Are there differences in how men and women view life? A recent study published in the Journal of Vision found differences in the way the genders absorb visual information. In other words, women and men look at faces differently and understand visual cues in a different way. The study used an eye tracking device to monitor the amount of eye contact for each participant. As it turns out, women focused more on the left side of the face and explored the entire face much more than men. Men and women look at things differently and perceive visual data in different ways.
An experiment that I created when meeting with couples for an initial visit involves them looking at a framed picture in my office and sharing what they first identify in the picture. I’d estimate that about 90% of the time they observe something different. The picture is of the Miami skyline from thirty years ago and typically the husband notices the tall buildings while the wife identifies the reflection in the water. Unfortunately I don’t have statistical data to support my claim, but base these findings on my observations. When I ask the couple which one is correct they realize that this is a trick question and that they are both correct. The couple views this picture like they view life, through a different lens. Unfortunately many couples don’t accept or respect their partner’s perspective when it’s different from their own. Ultimately they have to decide whether they want to be right or happy.

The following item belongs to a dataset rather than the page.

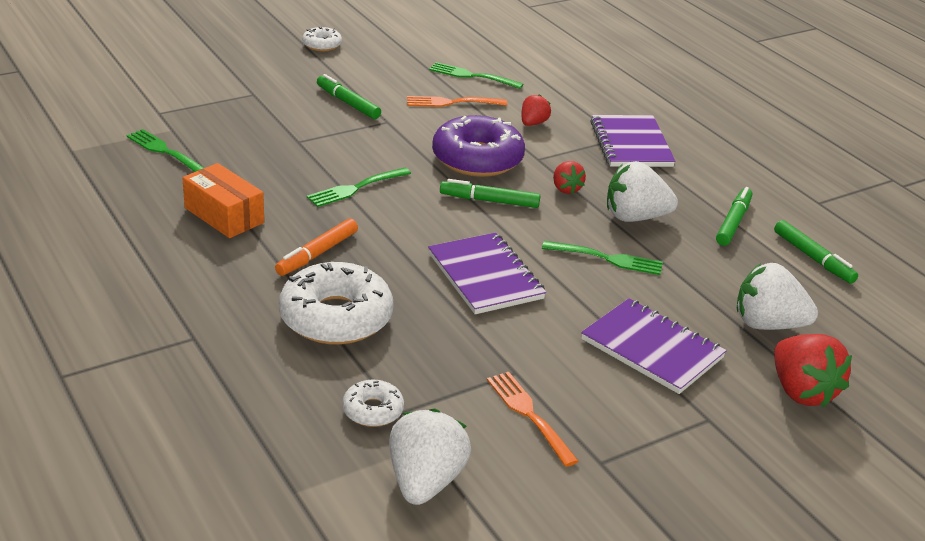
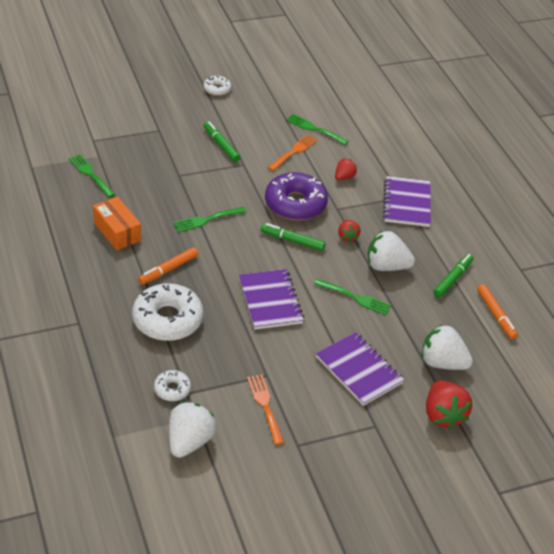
camera: 10 degrees right, 10 degrees up
(452, 102) = (293, 152): orange fork -> orange fork turned 120 degrees clockwise
(813, 258) = (496, 315): green marker -> orange marker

How can you appreciate and respect your partner’s perception? First you have to make sure you understand where they are coming from since we often assume without clarifying. Sometimes we have to paraphrase what the other person is saying to make sure we heard it correctly. Simply accepting that other ways of looking at things are plausible and have value will enable a person to appreciate their partner even if it means agreeing to disagree. I encourage couples to practice stepping into each other’s shoes when they disagree and try arguing the opposing side. Remember that having a different perspective is not about being right or wrong; it’s just different. Trusting each other and avoiding defensive or justifying responses can help the process move in a positive direction. As the New Year approaches, decide that seeing things differently broadens your perspective while rejecting others’ opinions keeps you stuck in a narrow focus. When we avoid over personalization and need for control we are more open and receptive to other people’s opinions. Decide today to appreciate the different ways to approach and perceive life.